Exercise: Once the pictures are set aside, reproduce all of the records exactly.

- Opening Delimiter -

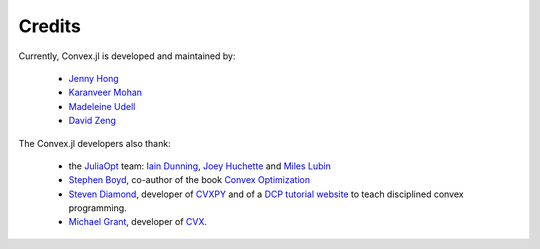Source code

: =====================================
Credits
=====================================

Currently, Convex.jl is developed and maintained by:

	* `Jenny Hong <http://www.stanford.edu/~jyunhong/>`_
	* `Karanveer Mohan <http://www.stanford.edu/~kvmohan/>`_
	* `Madeleine Udell <http://www.stanford.edu/~udell/>`_
	* `David Zeng <http://www.stanford.edu/~dzeng0/>`_

The Convex.jl developers also thank:

	* the `JuliaOpt <http://www.juliaopt.org/>`_ team: `Iain Dunning <http://iaindunning.com/>`_, `Joey Huchette <http://www.mit.edu/~huchette/>`_ and `Miles Lubin <http://www.mit.edu/~mlubin/>`_
	* `Stephen Boyd <http://www.stanford.edu/~boyd/>`_, co-author of the book `Convex Optimization <http://www.stanford.edu/~boyd/books.html>`_
	* `Steven Diamond <http://www.stanford.edu/~stevend2/>`_, developer of `CVXPY <https://github.com/cvxgrp/cvxpy>`_ and of a `DCP tutorial website <http://dcp.stanford.edu/>`_ to teach disciplined convex programming.
	* `Michael Grant <http://www.cvxr.com/bio>`_, developer of `CVX <http://www.cvxr.com>`_.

- Closing Delimiter -

Worked solution:
Source code

: =====================================
Credits
=====================================

Currently, Convex.jl is developed and maintained by:

	* `Jenny Hong <http://www.stanford.edu/~jyunhong/>`_
	* `Karanveer Mohan <http://www.stanford.edu/~kvmohan/>`_
	* `Madeleine Udell <http://www.stanford.edu/~udell/>`_
	* `David Zeng <http://www.stanford.edu/~dzeng0/>`_

The Convex.jl developers also thank:

	* the `JuliaOpt <http://www.juliaopt.org/>`_ team: `Iain Dunning <http://iaindunning.com/>`_, `Joey Huchette <http://www.mit.edu/~huchette/>`_ and `Miles Lubin <http://www.mit.edu/~mlubin/>`_
	* `Stephen Boyd <http://www.stanford.edu/~boyd/>`_, co-author of the book `Convex Optimization <http://www.stanford.edu/~boyd/books.html>`_
	* `Steven Diamond <http://www.stanford.edu/~stevend2/>`_, developer of `CVXPY <https://github.com/cvxgrp/cvxpy>`_ and of a `DCP tutorial website <http://dcp.stanford.edu/>`_ to teach disciplined convex programming.
	* `Michael Grant <http://www.cvxr.com/bio>`_, developer of `CVX <http://www.cvxr.com>`_.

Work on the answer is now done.